Quer isso dizer que o poder está com a esquerda? Não, nem no sonho. Na verdade, a esquerda decidiu apoiar uma presidenta que valoriza os programas sociais, sim, mas não é propriamente de esquerda. Como Dilma vai conciliar uma certa austeridade na economia com investimentos sociais, não será simples. Mas este é o único caminho que faz sentido. Dilma e o PT sabem muito bem que, se for para agirem como agiram os últimos governos socialistas na Espanha e Portugal, ou está agindo o último na França, aplicando a política dos sonhos da direita... bem, esse será o melhor meio de perder as próximas eleições. Dilma e o PT têm que agir de outro modo. Isso vai requerer habilidade política? Toda a que conseguirem mobilizar.

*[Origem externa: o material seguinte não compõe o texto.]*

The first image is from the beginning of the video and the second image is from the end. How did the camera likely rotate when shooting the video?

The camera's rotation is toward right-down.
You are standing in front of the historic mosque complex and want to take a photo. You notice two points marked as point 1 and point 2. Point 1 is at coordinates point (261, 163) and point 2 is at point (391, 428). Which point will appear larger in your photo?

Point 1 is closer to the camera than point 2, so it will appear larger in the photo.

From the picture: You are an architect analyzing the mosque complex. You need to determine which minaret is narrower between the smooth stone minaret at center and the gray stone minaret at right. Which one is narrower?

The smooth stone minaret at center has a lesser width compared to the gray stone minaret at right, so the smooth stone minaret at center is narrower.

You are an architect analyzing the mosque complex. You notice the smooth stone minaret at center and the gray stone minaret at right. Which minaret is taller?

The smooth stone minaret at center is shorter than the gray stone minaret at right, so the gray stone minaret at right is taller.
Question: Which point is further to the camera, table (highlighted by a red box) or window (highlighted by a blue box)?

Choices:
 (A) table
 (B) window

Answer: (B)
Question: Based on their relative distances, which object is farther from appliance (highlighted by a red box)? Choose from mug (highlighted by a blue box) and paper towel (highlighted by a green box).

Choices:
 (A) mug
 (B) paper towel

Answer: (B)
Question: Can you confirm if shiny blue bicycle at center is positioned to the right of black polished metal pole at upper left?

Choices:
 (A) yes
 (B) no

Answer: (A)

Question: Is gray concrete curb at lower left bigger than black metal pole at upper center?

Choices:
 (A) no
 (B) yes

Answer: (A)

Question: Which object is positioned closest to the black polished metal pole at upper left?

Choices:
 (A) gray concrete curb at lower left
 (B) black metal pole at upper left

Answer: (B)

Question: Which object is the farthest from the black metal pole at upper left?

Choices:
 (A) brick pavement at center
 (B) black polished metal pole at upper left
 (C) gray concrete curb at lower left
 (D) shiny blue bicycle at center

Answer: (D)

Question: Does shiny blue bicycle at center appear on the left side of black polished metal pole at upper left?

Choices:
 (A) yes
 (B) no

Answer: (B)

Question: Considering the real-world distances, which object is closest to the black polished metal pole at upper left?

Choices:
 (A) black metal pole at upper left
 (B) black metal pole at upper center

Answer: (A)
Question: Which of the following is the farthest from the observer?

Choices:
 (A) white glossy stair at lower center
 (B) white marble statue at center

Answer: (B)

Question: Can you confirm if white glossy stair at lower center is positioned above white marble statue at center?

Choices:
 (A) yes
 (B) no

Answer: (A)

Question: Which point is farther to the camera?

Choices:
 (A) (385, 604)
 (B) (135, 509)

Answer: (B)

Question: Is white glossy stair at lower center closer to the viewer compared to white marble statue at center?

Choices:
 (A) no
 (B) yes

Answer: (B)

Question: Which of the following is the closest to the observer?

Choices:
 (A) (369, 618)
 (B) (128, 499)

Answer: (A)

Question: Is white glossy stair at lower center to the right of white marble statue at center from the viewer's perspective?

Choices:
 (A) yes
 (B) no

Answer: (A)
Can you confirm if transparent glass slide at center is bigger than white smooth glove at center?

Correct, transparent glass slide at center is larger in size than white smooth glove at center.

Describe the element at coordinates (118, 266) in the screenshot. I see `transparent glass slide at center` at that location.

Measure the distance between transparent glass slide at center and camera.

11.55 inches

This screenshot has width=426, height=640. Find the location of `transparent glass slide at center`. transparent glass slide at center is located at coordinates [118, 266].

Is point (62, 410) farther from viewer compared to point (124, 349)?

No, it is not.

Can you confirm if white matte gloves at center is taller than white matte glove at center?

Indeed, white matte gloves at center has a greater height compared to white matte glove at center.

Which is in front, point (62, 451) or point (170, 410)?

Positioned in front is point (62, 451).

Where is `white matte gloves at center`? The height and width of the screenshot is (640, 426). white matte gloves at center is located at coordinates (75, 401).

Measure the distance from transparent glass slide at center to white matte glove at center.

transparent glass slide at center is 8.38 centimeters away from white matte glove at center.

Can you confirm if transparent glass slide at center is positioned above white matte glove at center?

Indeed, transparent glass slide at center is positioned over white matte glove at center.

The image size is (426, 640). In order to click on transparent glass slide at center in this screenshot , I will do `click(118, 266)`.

Esse caminho pode dar errado, é claro. Mas a política é a arte de lidar com a quadratura do círculo. FHC e Lula foram mestres nisso. Na política, estica-se o limite do possível. Uma coisa é fato: os economistas têm razão em que não se pode ignorar o limite realista que é haver dinheiro para promover medidas sociais. Mas a novidade é que, em sociedades em intensa democratização, o que se dá pela inclusão dos mais pobres, também não é possível retroceder, sem causar problemas sérios.
Renato Janine Ribeiro é professor titular de ética e filosofia política na Universidade de São Paulo.